Data and economic focus areas within the SA-TIED program
The NTSDF is an integral part of the SA-TIED programme, which aims to support evidence-based policymaking in Southern Africa for inclusive economic growth. It brings together top economic researchers and policymakers to address economic challenges in South Africa across six thematic areas:
- Enterprise development for job creation and growth
- Public revenue mobilization for inclusive development
- Structural transformation, labor markets, and inequality
- Macro-fiscal analysis and policy modeling
- Food, energy, and water in the context of climate change
- Reform implementation
With the NTSDF dataset, SA-TIED harnesses robust empirical evidence to lead collaborative networking and policy dialogues among relevant organizations and civil society organizations, fostering a connection between research knowledge and policymaking.
South Africa is one of the most unequal societies in the world; for example, the top 10% of the population spent 7.9 times more than the bottom 40% in 2015. In addittion to that its economy faces significant challenges, including declining GDP per capita, sluggish productivity growth, and rising unemployment exacerbated by COVID-19. In this context, NTSDF plays a vital role in the solutions by enabling research at the firm level, allowing in-depth analysis of issues like revenue mobilization efficiency and the impact of behavioural factors on policy design and evaluation. This research has contributed to policy-yielding publications, technical notes, and policy briefs.

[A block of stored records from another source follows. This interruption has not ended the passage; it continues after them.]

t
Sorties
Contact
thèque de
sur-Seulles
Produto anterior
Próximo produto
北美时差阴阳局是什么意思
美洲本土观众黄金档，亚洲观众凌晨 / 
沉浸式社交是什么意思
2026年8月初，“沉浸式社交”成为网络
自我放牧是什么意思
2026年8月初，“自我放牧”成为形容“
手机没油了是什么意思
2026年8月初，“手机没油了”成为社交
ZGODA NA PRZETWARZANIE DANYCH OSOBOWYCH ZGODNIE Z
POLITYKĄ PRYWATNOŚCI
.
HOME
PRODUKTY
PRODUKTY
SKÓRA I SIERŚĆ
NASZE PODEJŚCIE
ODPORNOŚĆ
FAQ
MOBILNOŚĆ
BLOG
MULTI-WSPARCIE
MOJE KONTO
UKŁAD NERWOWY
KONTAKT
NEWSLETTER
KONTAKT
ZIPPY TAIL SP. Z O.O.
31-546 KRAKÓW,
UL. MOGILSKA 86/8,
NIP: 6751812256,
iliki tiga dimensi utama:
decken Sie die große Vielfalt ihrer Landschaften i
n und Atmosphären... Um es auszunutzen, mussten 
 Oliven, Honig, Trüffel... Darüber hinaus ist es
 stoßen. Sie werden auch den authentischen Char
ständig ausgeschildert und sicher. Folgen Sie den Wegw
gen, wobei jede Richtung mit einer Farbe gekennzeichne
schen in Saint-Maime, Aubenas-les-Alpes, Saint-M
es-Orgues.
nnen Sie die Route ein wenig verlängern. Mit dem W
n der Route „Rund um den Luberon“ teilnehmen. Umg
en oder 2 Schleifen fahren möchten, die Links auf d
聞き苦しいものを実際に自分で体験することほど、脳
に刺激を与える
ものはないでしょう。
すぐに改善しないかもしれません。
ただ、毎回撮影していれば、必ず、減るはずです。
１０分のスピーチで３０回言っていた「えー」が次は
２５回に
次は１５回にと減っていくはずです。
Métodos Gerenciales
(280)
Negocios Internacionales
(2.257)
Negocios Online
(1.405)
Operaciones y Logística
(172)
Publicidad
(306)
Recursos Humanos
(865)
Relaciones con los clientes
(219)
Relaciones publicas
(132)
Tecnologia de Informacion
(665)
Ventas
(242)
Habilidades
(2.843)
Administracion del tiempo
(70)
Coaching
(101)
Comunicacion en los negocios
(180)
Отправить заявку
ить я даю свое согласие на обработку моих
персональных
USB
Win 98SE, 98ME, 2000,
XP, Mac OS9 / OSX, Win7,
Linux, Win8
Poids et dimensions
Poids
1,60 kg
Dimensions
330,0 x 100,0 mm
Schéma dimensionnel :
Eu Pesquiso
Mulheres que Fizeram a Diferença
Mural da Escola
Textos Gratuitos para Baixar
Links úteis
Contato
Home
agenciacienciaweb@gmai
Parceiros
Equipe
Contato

SA-TIED has excelled in evidence-based policy research and the NTSDF has been a pivotal reason for this, providing a unique resource hub for research that can shape future economic policies and facilitate collaboration between researchers and policymakers. It sets a global benchmark for public economic policy research, drawing interest from other African countries like Zambia and Tanzania, who are now considering similar secure tax data labs, or Uganda which is currently implementing its own version of the NTSDF. With over 24 clean datasets and counting, NTSDF is instrumental in driving evidence-based policymaking. I invite all to explore the possibilities of leveraging data for better policy decisions and join us in shaping the future of economic policies in the Southern Africa region.